As Ruby herself so deftly puts it, it doesn't matter whether you live in the country or the city, whether you're in souvenir sales or corporate business--the big questions remain the same. In depicting this proud girl's experiences, "Ruby in Paradise" becomes a picture essay of life in the South Florida resort town and offers some 1990s answers to age-old dilemmas. For example, when Ruby is visiting her new boyfriend, Mike, at the plant nursery where he works, she remarks on how perfect the boss's family appears, but quickly adds that it is the woman who always seems to bear the burden for this serenity.
She comes to this understanding in the course of her own relationship with Mike, who tries to convert her to his ways--love of nature, literature, gloom and doom skepticism and a dose of televangelism. He only becomes overbearing as she realizes her wants and needs are different. In a reposeful moment in bed with him, she wryly thinks to herself, "We are all suckers for the tender, cozy life." Gradually she pulls away from this relationship. Ruby has always been comfortable with herself, she has always relied on herself to get through life, but by the film's end her self-reliance has become a pleasure and comfort and not just a necessity.

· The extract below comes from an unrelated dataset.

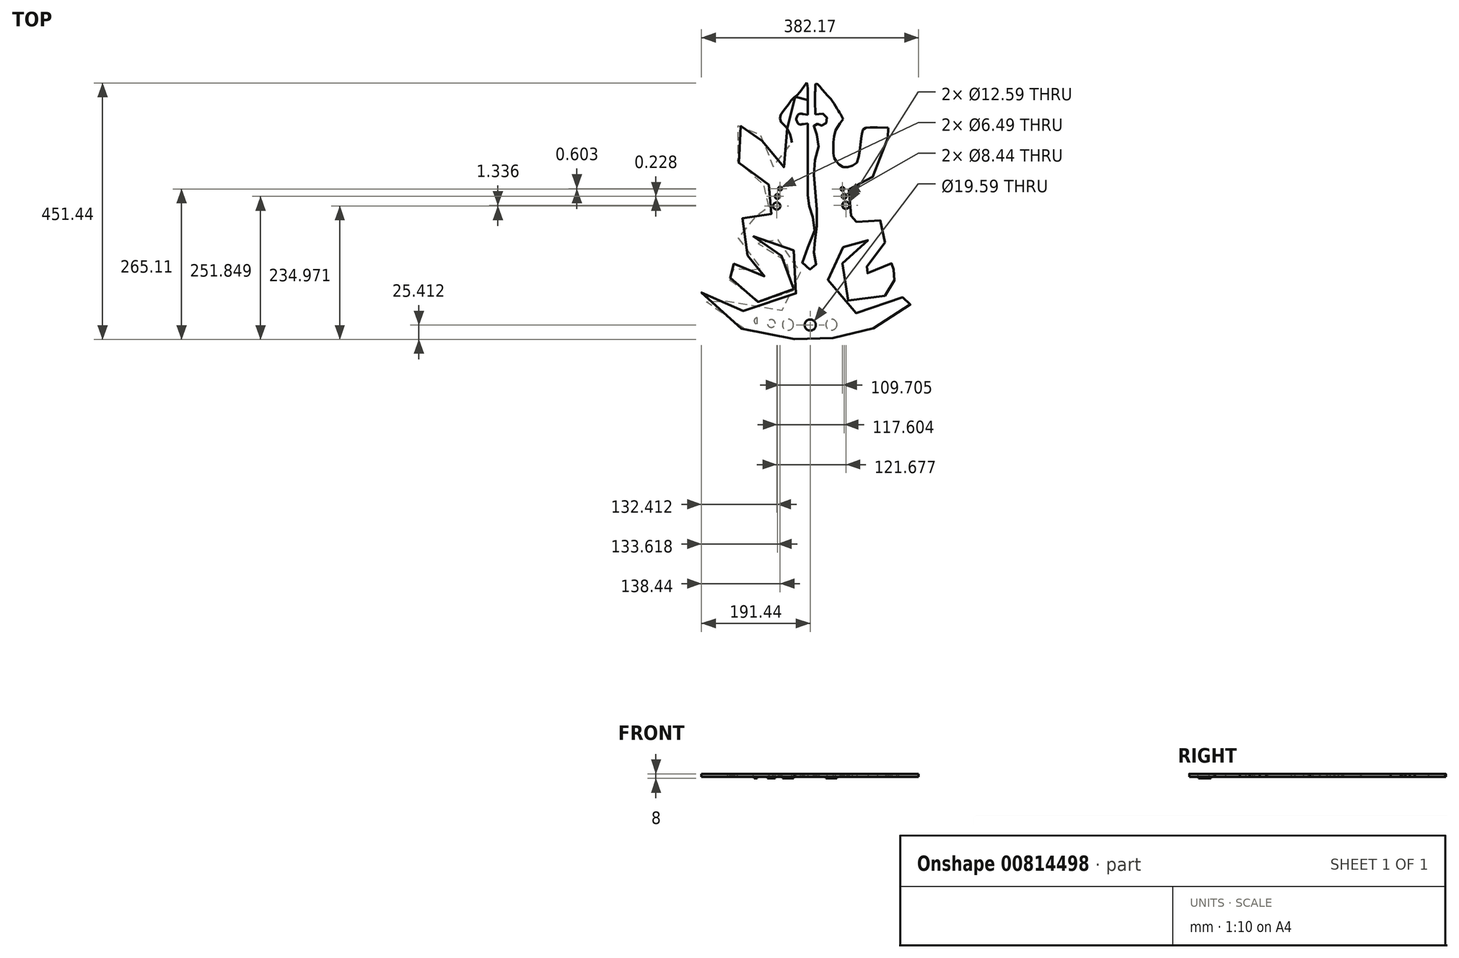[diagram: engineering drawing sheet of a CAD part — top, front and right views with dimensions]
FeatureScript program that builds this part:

Ashley Judd's Ruby is a very strong, sensitive and believable character. Judd's performance carries the film, as some of the other characters are often caricatures or embody exaggerations of a personality trait. Some of the dialogue is so extreme as to be simply unbelievable. At times, Ruby seems to be the lone sane person immersed in a sea of irrationality.
The cinematography is beautiful; the sunsets, waterway and beach scenes echo the point that the film is making about beauty, truth and wholesomeness. The slow pace of the film and the dialogue is evocative of small-town Southern life. Often the detail is excrutiating. By the end of the film, the audience probably remembers a few too many colorful, tacky items of merchandise for sale at Chamber's. The camera often drags and makes us impatient with this meticulous attention to detail. When we see Mike's library, the camera pauses too long at the bookshelves and overemphasizes the point that pleasure-reading is a new concept for Ruby.
"Ruby in Paradise" is clearly a very contemporary attempt to adress the "big questions," like "Gas, Food, Lodging" before it. In that film, the protagonist finds fulfillment in embracing traditional femininity. Both of these films are reactive responses to the issues brought up by the radical feminism of the 70's. While both stories try to escape the idea of "woman as the oppressed," "Ruby in Paradise" comes closer to achieving this while preserving the positive feminist goal of mental and spiritual independence.